PhRMA, a US drug industry group whose members include Pfizer and Merck, waged a comprehensive lobbying campaign in India that helped push through a new WTO-compliant patent law in 2005. Drug industry representatives lobbied the Indian prime minister’s office and used their easy access to government officials to put pressure on the Indian government to bring in the new law. Campaigners fear it will deny AIDS treatment to up to 350,000 people who depend on low-cost Indian drugs worldwide.

4) funding think-tanks and front groups that advocate trade policies harmful to poor communities

 A large number of hardline pro-business think-tanks have grown rapidly in the EU recently. Analysts believe donations funnelled from corporate backers are a major factor behind their expansion. Institutes such as the Centre for a New Europe, the Edmund Burke Foundation and the International Policy Network promote policies that benefit a narrow set of corporate interests, including stronger intellectual property protection for the multinationals’ patented drugs in developing countries.

Almost all of the radically pro-business think-tanks that were asked to disclose their funding sources in a recent survey failed to do so. However, recent investigations reveal Pfizer gave $470,000 to the Edmund Burke Foundation between 2001 and 2004 on condition that it would promote private healthcare policies.

ActionAid’s recommendations

 Big business’s privileged access to policy-makers is contributing to global trade rules that undermine the fight against poverty. Governments must take urgent action to curb corporate influence in the WTO, and to address the WTO’s anti-democratic policymaking procedures.

ActionAid calls on WTO members to put the needs of poor people above those of multinational corporations, and calls on the EU and US to stop pushing developing countries to open their markets to foreign multinationals through the WTO.

If the final trade deal is anything like the declaration that came out of the recent Hong Kong ministerial meeting, ActionAid believes poor countries must reject it.

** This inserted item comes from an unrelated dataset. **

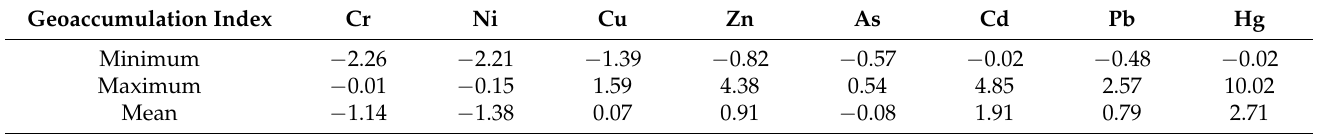
Table 5. Heavy metals’ Geoaccumulation Index (I geo ) in road dust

the WTO secretariat and WTO member countries must

 ·        take action to include poor people’s groups in the trade policymaking process, as well as address the WTO’s anti-democratic and non-transparent negotiating procedures

 the EU must

 ·        introduce new laws to increase transparency and accountability in lobbying, as well as put an end to cases of privileged access for corporate lobbyists

the US must

·        ensure broader representation of public interest groups on its Trade Advisory Committees, and require lobbyists to file comprehensive reports into a publicly available internet database

corporations should

·        disclose their lobbying positions on key public policy issues, as well as membership and funding of trade associations, think-tanks and campaigns to influence public policy.